- **Given data**
▼
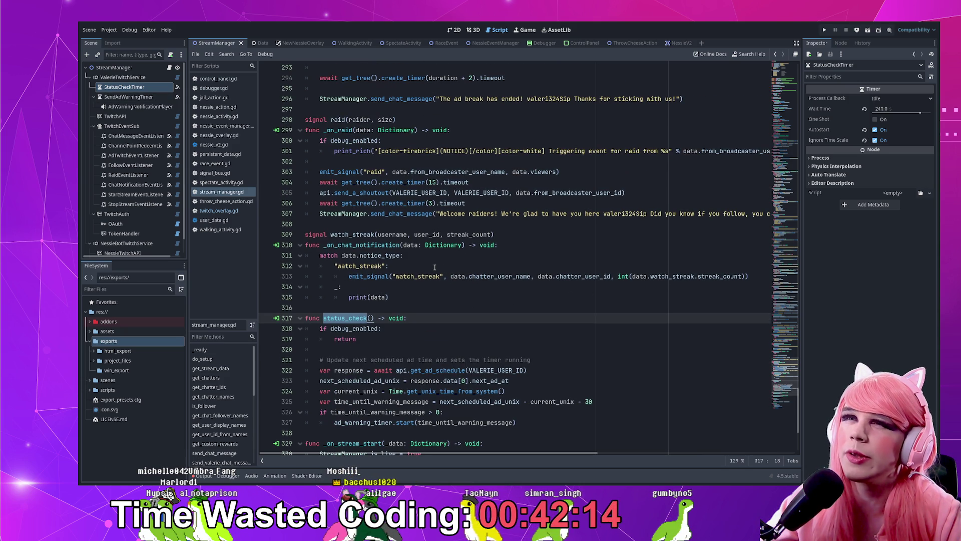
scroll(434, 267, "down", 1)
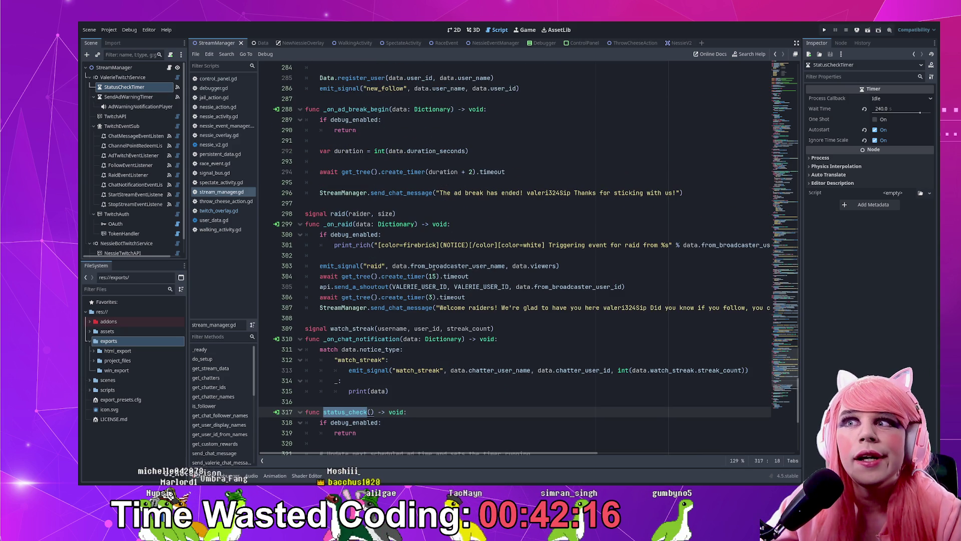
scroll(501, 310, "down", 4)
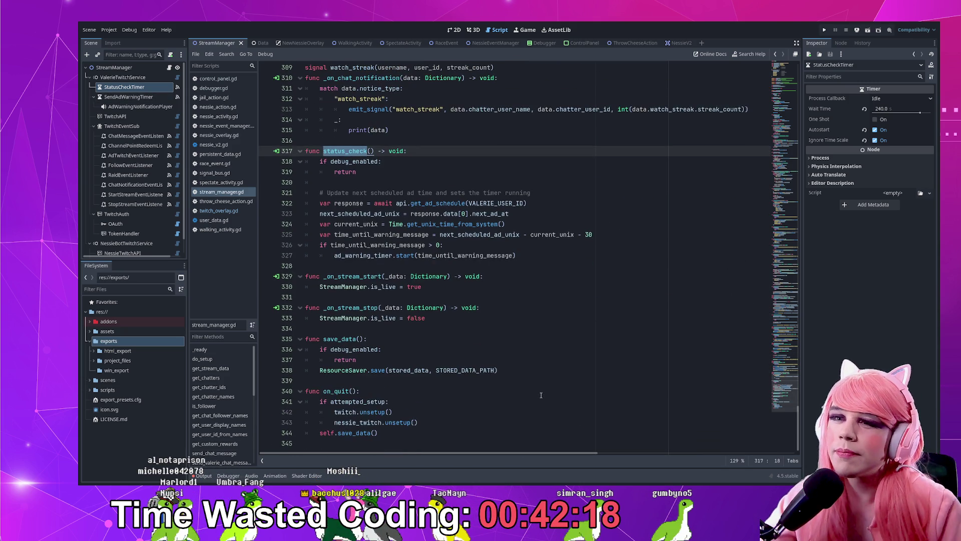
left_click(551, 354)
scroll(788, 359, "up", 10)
▲
- **Description of the task**
Return each line above word for word. Skip the pictures.

- **Your response**
scroll(434, 267, "down", 1)
scroll(501, 310, "down", 4)
left_click(551, 354)
scroll(788, 359, "up", 10)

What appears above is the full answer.